Porque é que a gripe só aparece no inverno?

É um facto que a gripe é um problema sazonal, só aparece no inverno. Mas porquê só no inverno? A fundo, ninguém sabe, o que se sabe é que tem a ver com o chamado número básico de reprodução, associado a uma infeção.

Esta semana vamos falar de epidemiologia e do número básico de reprodução.

De facto, o valor do número básico de reprodução, associado a uma doença, é condicionado por muitos fatores distintos. No caso da gripe ainda não se sabe ao certo quais são exatamente os fatores que levam a que este valor seja mais elevado no inverno. A verdade é que a gripe aparece no hemisfério norte entre Outubro e Maio, enquanto que no hemisfério sul - que tem o período frio durante o nosso verão - a gripe aparece nos meses de Maio a Outubro.

Há várias possibilidades para esta variação no R0, embora não seja claro quais os fatores determinantes. Uma possibilidade é que o vírus se dê bem com baixas temperaturas e que sobreviva mais tempo no ar e nas superfícies que tocamos. Pode também ter a ver com o facto de as pessoas estarem mais tempo dentro de casa no inverno e, portanto, facilite a transmissão do vírus. Mas também pode ter a ver com fatores menos óbvios: durante o inverno o nosso corpo está menos exposto ao sol, pelo que temos uma baixa de vitamina D o que deixa o nosso sistema imunitário mais frágil ao vírus. Ou pode ter a ver simplesmente com o início da escola, em ambos os hemisférios as epidemias de gripe tendem a aparecer depois das férias grandes. Quando a escola começa há uma parte significativa da população que passa várias horas dentro de salas de aula o que pode facilitar a dispersão do vírus.

Assim à primeira vista, o começo da escola pode não parecer uma causa provável por se tratar de um grupo especifico da população. Contudo não podemos esquecer que este grupo está completamente misturado com a população geral, á noite estes mesmos alunos vão para casa e contagiam os familiares. Normalmente nem conseguimos saber quem contagiou e quem foi contagiado.
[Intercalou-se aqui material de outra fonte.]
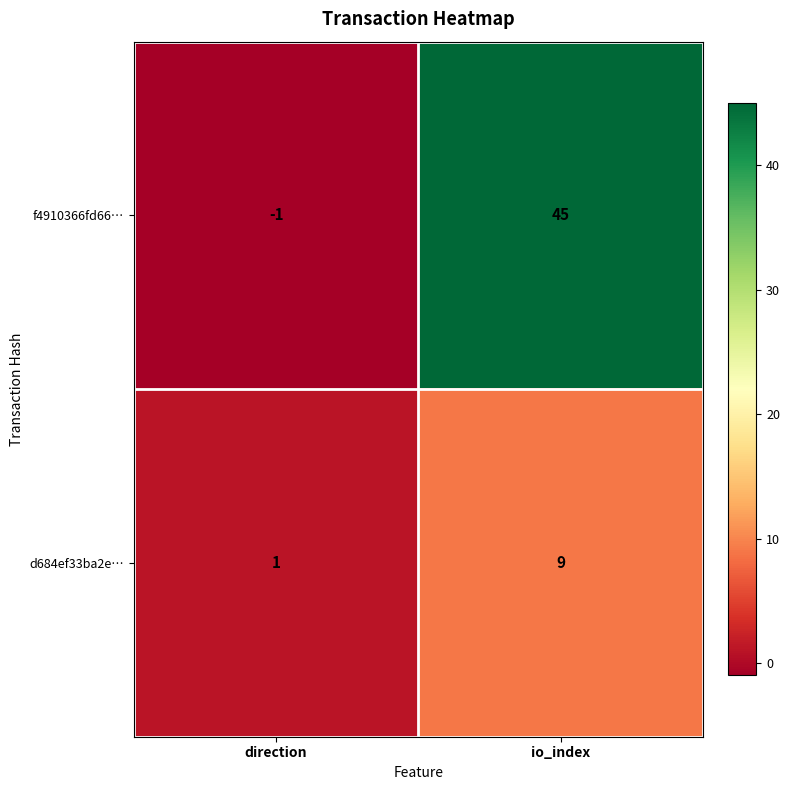

Reading left to right, what are all the values shown in this chart?

f4910366fd66…: direction=-1	io_index=45
d684ef33ba2e…: direction=1	io_index=9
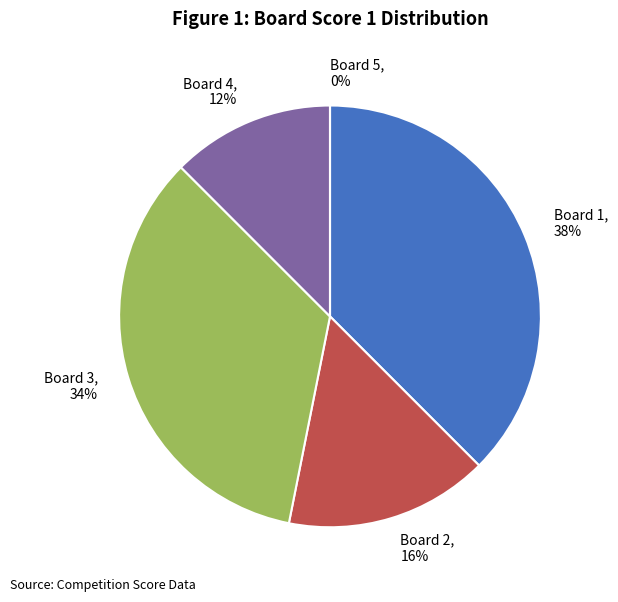

True or false: 5 accounts for 6% of the total.

False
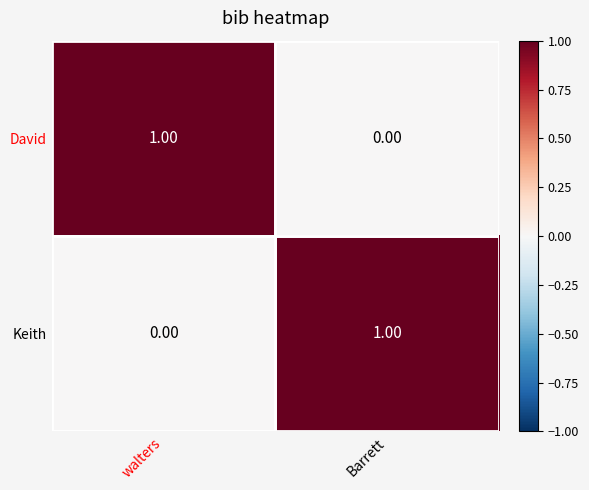

What is the total value across all series at Barrett?

1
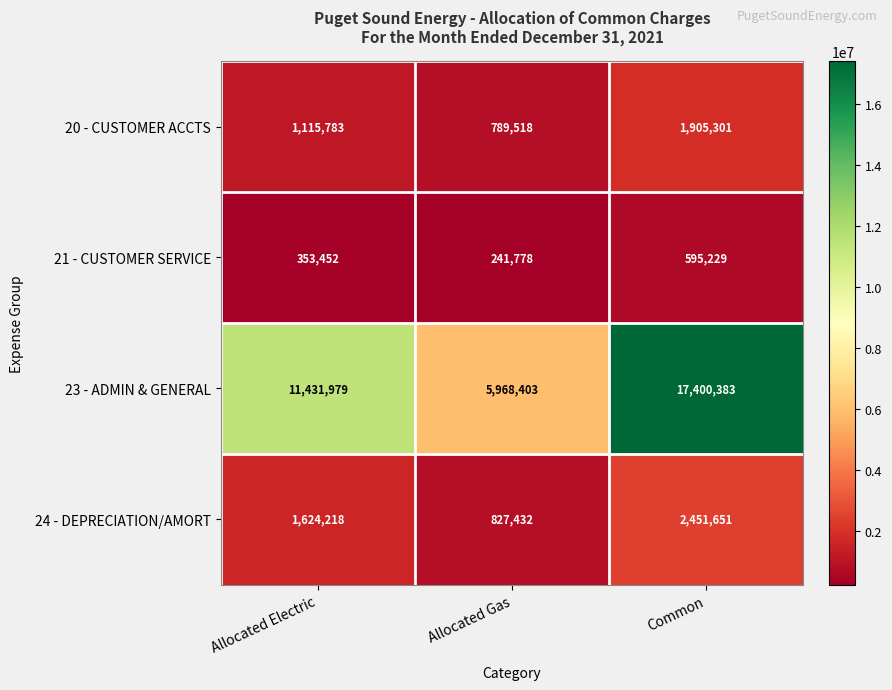

Which series has the largest total across all categories?

23 - ADMIN & GENERAL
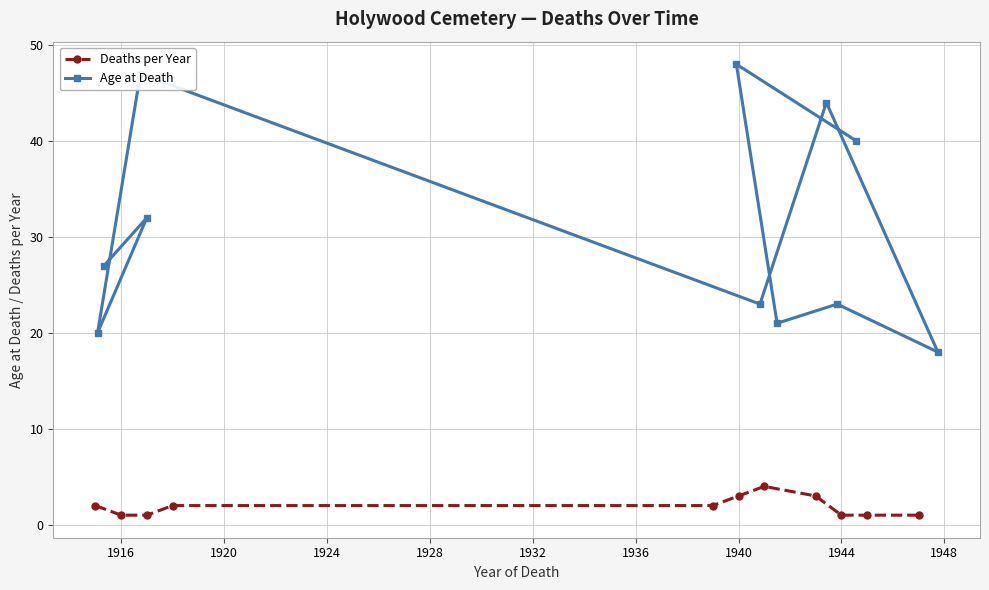

What is the lowest value of the Age at Death series?

18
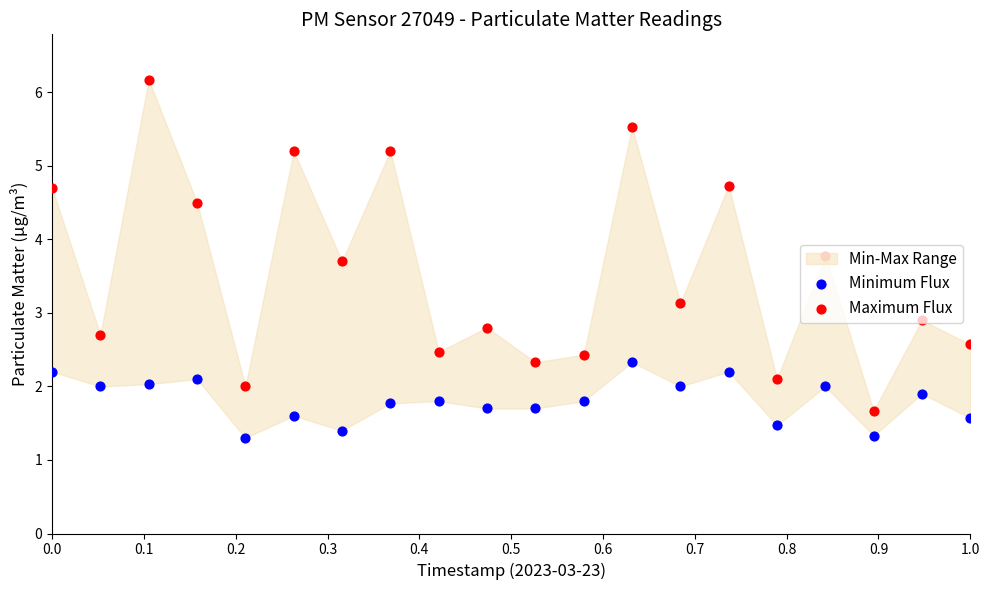

Is the value of Maximum Flux at 15 greater than the value of Minimum Flux at 13?

Yes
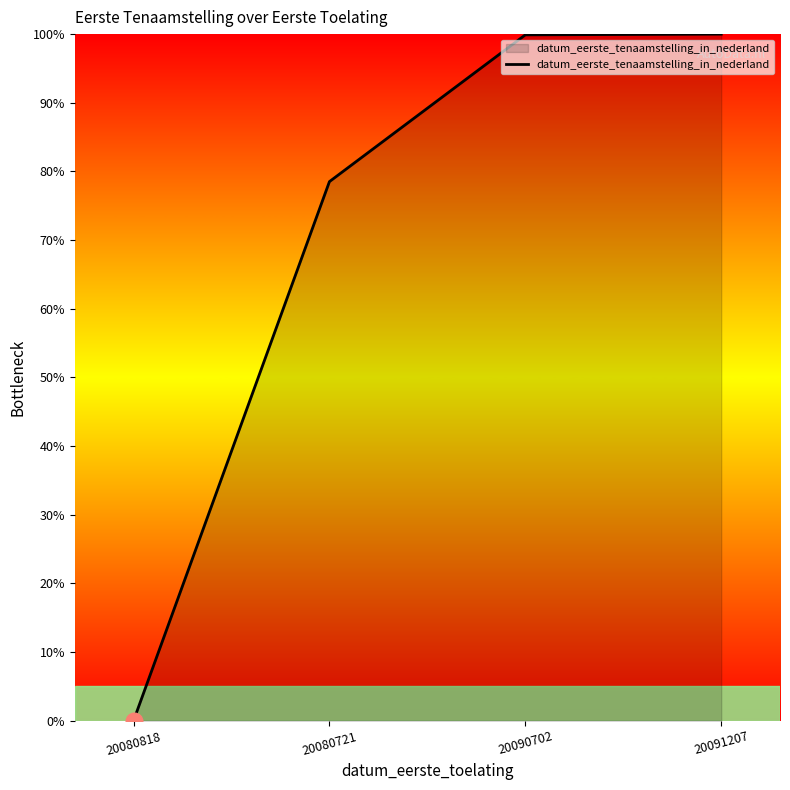

What is the difference between the values at 20080721 and 20090702?

21.4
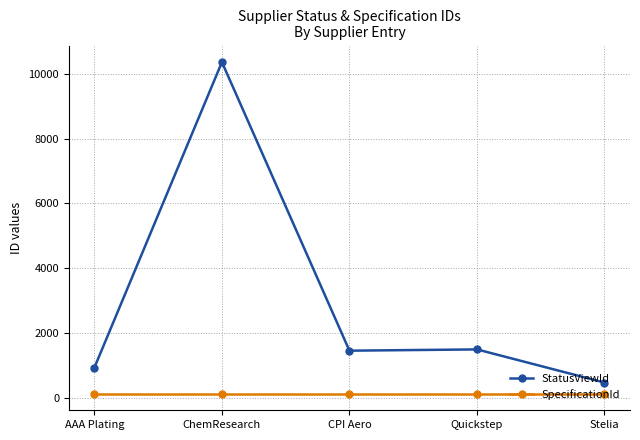

What is the maximum value shown in the chart?

10358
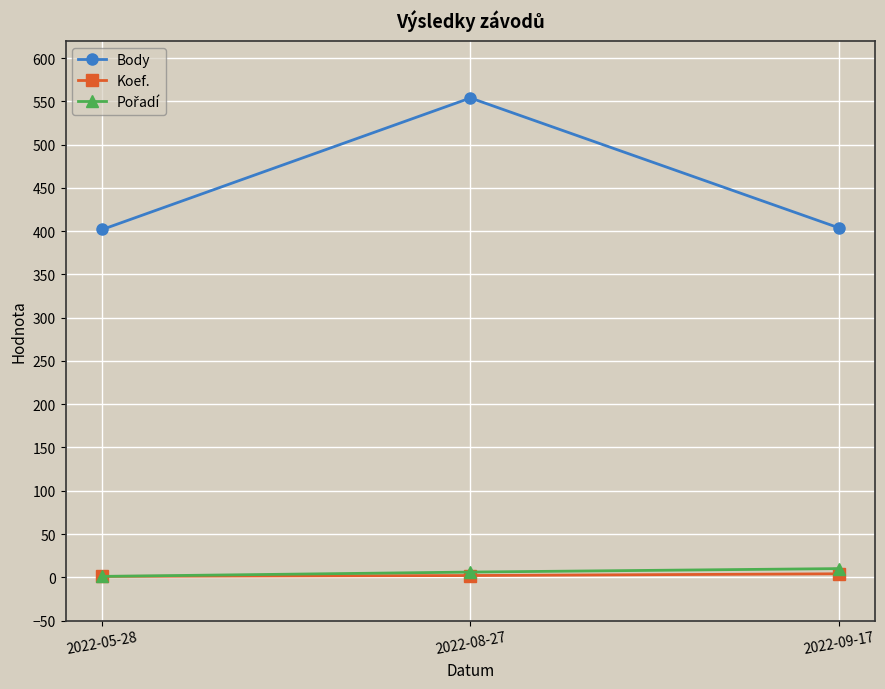

What is the total value across all series at 2022-09-17?

418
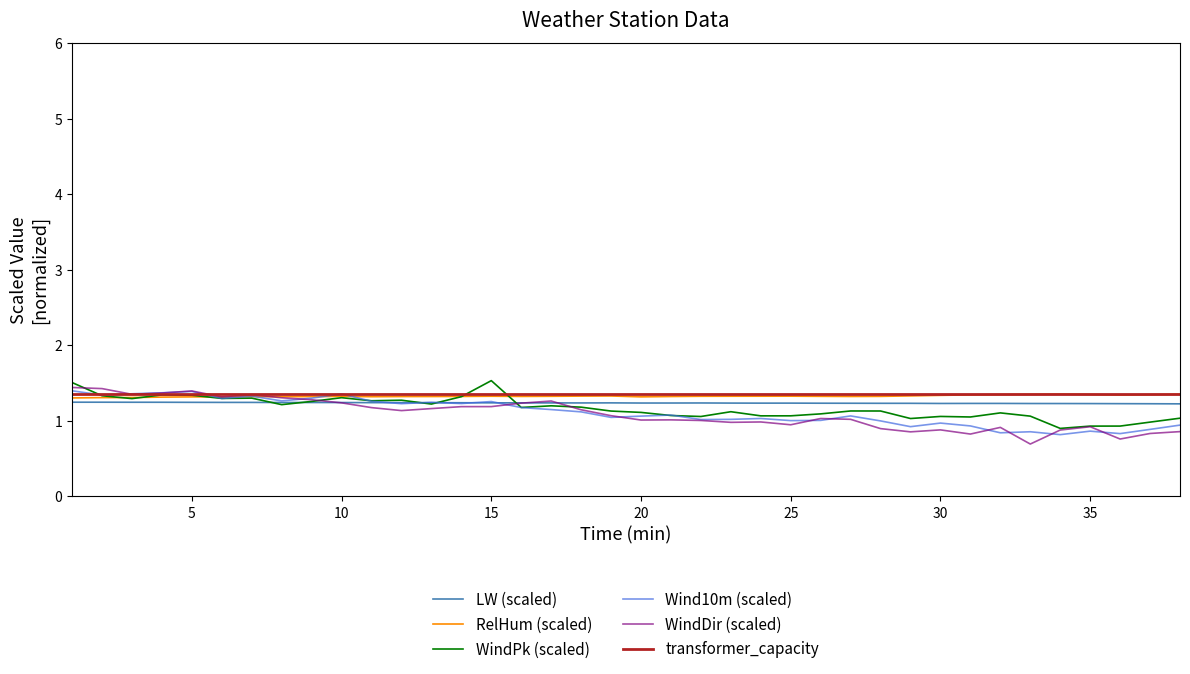

What is the difference between the maximum and second lowest values in the WindPk (scaled) series?

0.6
Um dos pontos fortes destes modelos matemáticos é tratarem a sociedade como um todo, só assim se conseguem fazer previsões deste tipo. Do ponto de vista da matemática da epidemiologia, é preferível esquecer o indivíduo e olhar para a população como um todo. Curiosamente este é muitas vezes um entrave quando se trata de levar os resultados destes estudos - por exemplo recomendações sobre os programas de vacinação - à comunidade médica. Os médicos têm mais tendência - e ainda bem - para olhar e tratar indivíduo a indivíduo e não para ver uma doença como algo global.

Mais uma vez, muitas das ideias que estão subjacentes ao número básico de reprodução, têm aplicações noutras áreas, por exemplo, na forma como certos conteúdos e ideias se espalham na net. Não é por acaso que dizemos que certos vídeos são virais. Um vídeo, ou outro conteúdo, quando colocado na net também tem de certa forma um número básico de reprodução, que está relacionado com o número de pessoas que partilham depois de o verem. A diferença entre um vídeo se torar viral ou não depende essencialmente da percentagem de pessoas que partilha - de certa forma infeta - esse mesmo vídeo pelos seus contactos.

Seguramente que o “Ice Bucket Challenge”, o “Harlem Shake” e o “Mannequin Challenge”, têm números básicos de reprodução maiores do que um!